Hyrum K. Wright wrote:
> The basic benefit is the elimination of what I term "the inode problem" Any
> file on disk is physically stored on a set of sectors, which are of fixed size.
> It depends on the file system, but most sectors can not store parts of multiple
> files. *Every* file requires at least one sector, so if a file only contains 1
> byte of actual data, it still reserves an entire sector on disk (though again
> this varies by file system). The size of a sector may range from 512 bytes to
> 32 kB or more. IIRC, ext3 uses 4 kB sectors.
>
The inode problem is a different problem - each file system often has
inode slots allocated up front, and if they become exhausted, no new
files can be created, even if the disk isn't fully in use. FSFS packing
will definitely help to address the inode problem in that 1000 commits
will now only take up 1 inode instead of 1000 inodes.

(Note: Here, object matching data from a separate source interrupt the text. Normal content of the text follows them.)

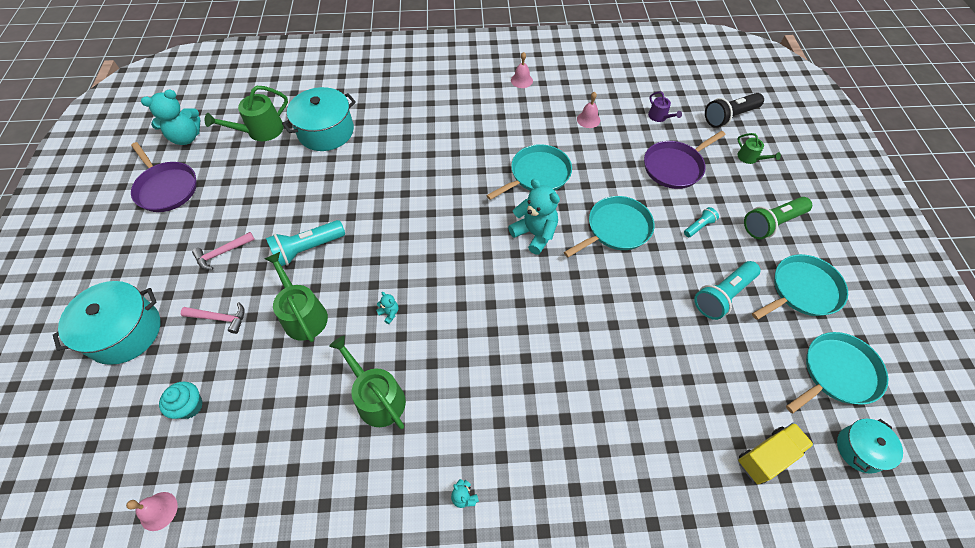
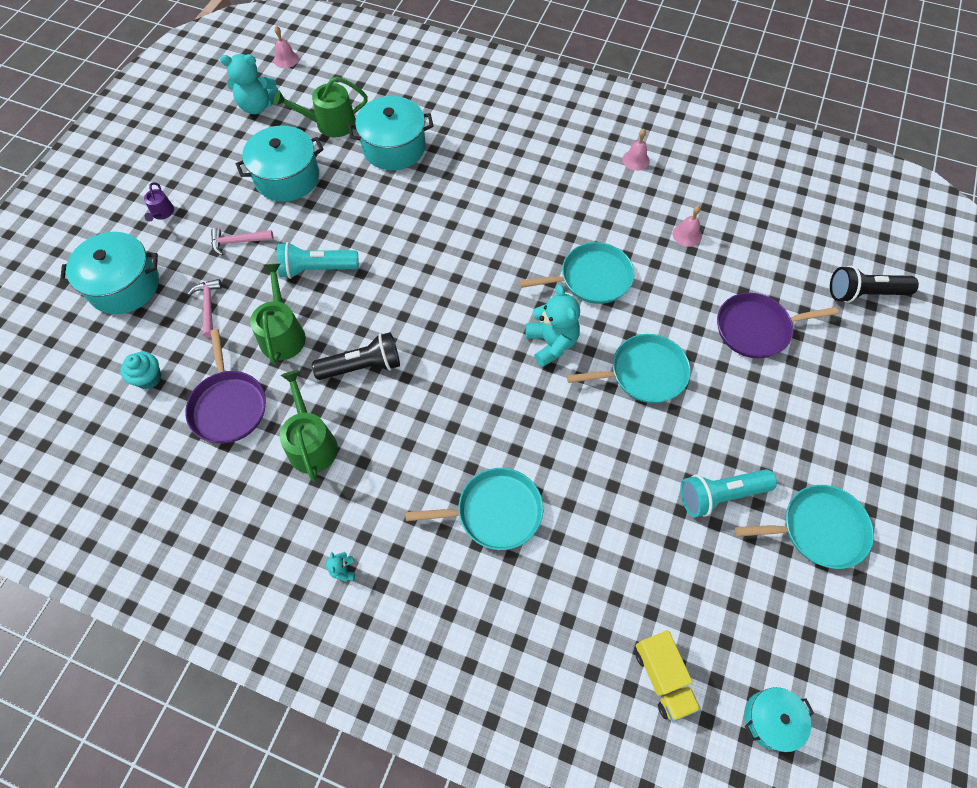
camera: 25 degrees right, 5 degrees up
pink bell [126,492,178,531] -> pink bell moved to [274,26,299,68]
purple pan [131,142,197,212] -> purple pan moved to [185,329,266,443]
pink hammer [181,302,245,334] -> pink hammer turned 135 degrees counterclockwise [188,279,222,338]
turquoise teddy bear [376,292,398,324] -> black flashlight [312,332,400,380]
purple watering can [648,91,682,122] -> purple watering can moved to [144,182,174,222]
turquoise flashlight [684,207,719,237] -> none
green watering can [737,133,781,164] -> none
yellow truck [738,422,814,484] -> yellow truck turned 75 degrees clockwise [635,630,701,722]
green flashlight [744,197,812,239] -> none
turquoise pan [786,332,888,413] -> turquoise pan moved to [405,468,543,550]
none -> turquoise pot [236,125,323,202]

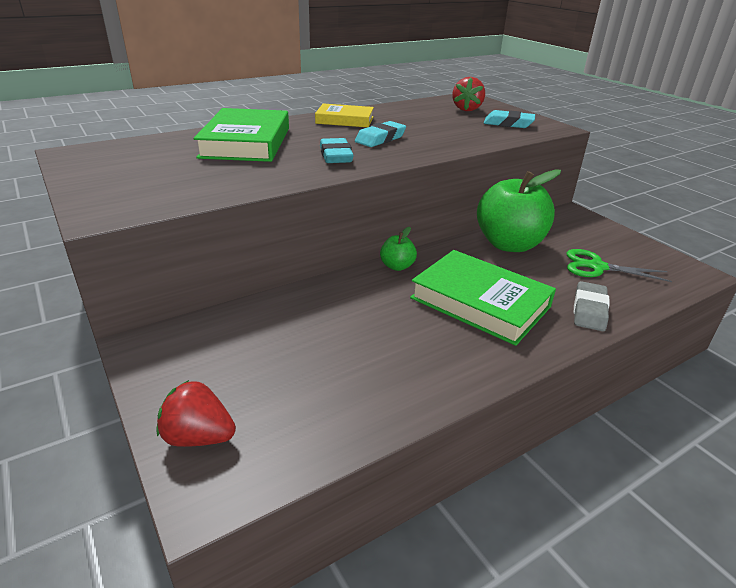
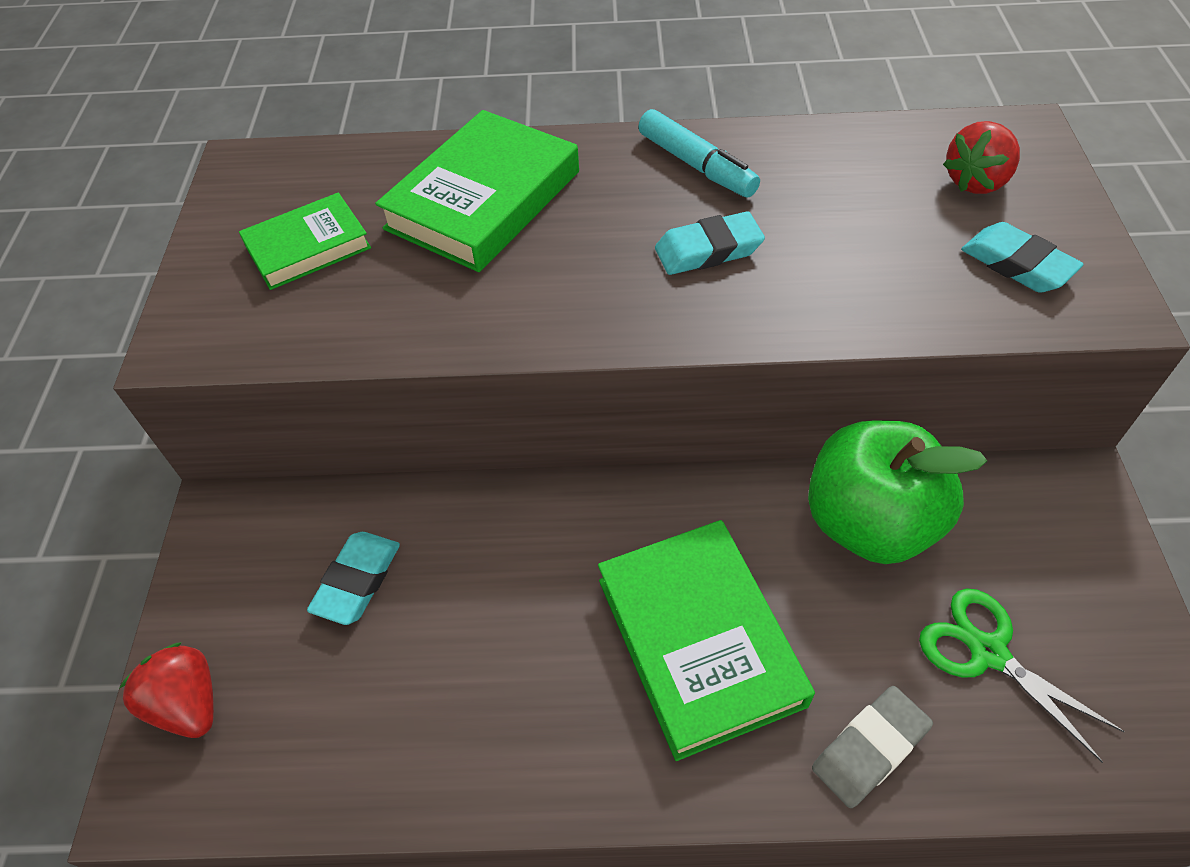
camera: 35 degrees right, 20 degrees up
yellow book [315,103,374,127] -> turquoise marker [638,109,760,198]
turquoise eraser [320,138,354,163] -> turquoise eraser moved to [307,532,400,625]
green apple [380,227,417,271] -> none
none -> green book [239,193,371,290]

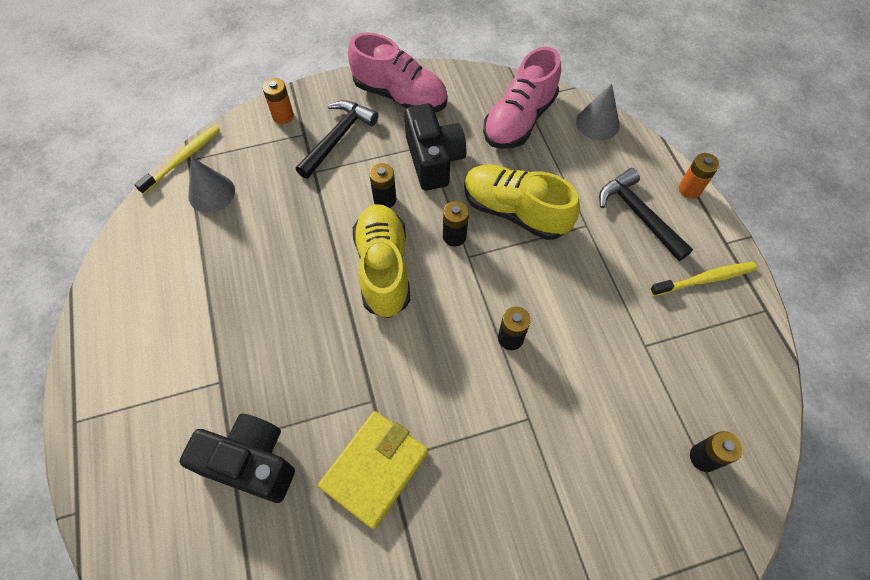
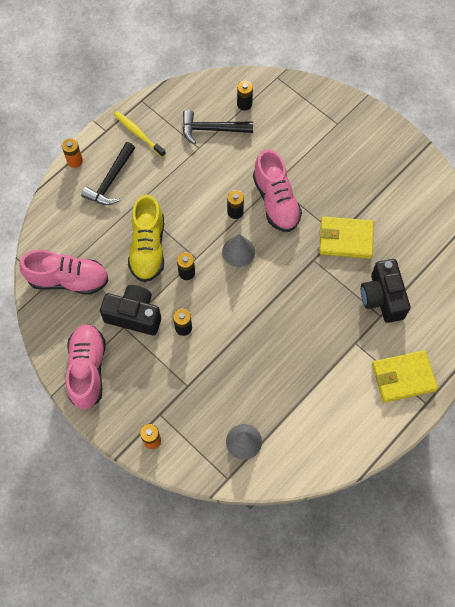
camera: 120 degrees left, 5 degrees up
yellow toothbrush [134,125,220,194] -> none
black hammer [296,100,378,179] -> black hammer moved to [183,110,253,144]
yellow shoe [353,204,410,318] -> none
black camera [404,104,467,191] -> black camera turned 60 degrees clockwise [100,285,161,336]
grey cone [576,84,620,140] -> grey cone moved to [222,234,255,267]
none -> pink shoe [253,149,302,232]
none -> yellow wallet [372,350,438,402]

For the problem you are talking about, they usually call these blocks
(sectors are normally the unit that a hard drive is accessed with,
almost always 512 bytes) and it is a matter of efficiency, in that the
smaller the block size, the more administration data needs to be
maintained and analyzed by the file system whenever doing any file
systems operations. It's a compromise between performance and space, and
4 Kbytes usually works well for most applications. In a real life
example around here, summing the actual byte size of the files for a
large enough Subversion respositories revs directory gives us 1848217k,
but du -ks gives us 1905916k. Somebody might say "3% savings potential
by packing the files? That sounds great!" This number is a bit
misleading though, as it is telling us the amount used from the file
system content area, but is not telling us the amount of administrative
data required to manage these files. For example, we could reformat the
ext3 partition to use a block size of 2k instead of 4k, and effectively
cut in half the amount of "tail bytes" that are not using full blocks at
the end of most files. But what if the cost of cutting the tail bytes in
half is to double the size of the administration data required to manage
the blocks on disk, and decrease performance for determining which block
to read, or which block to allocate? Can FSFS packing use less
administrative + content overhead? Probably, but we're still talking
about the 3% range.
I'm more interested in Subversion achieving something on the order of
what git packs achieve. That is, since content within commits for the
same repository in the same span of time probably include a large number
of similarities, can these similarities be compressed in some way that
would still allow them to be accessed in a random order with low
extraction overhead? I would like to see a 20X reduction in size on
disk, rather than a 3% reduction in size on disk. Too optimistic? :-)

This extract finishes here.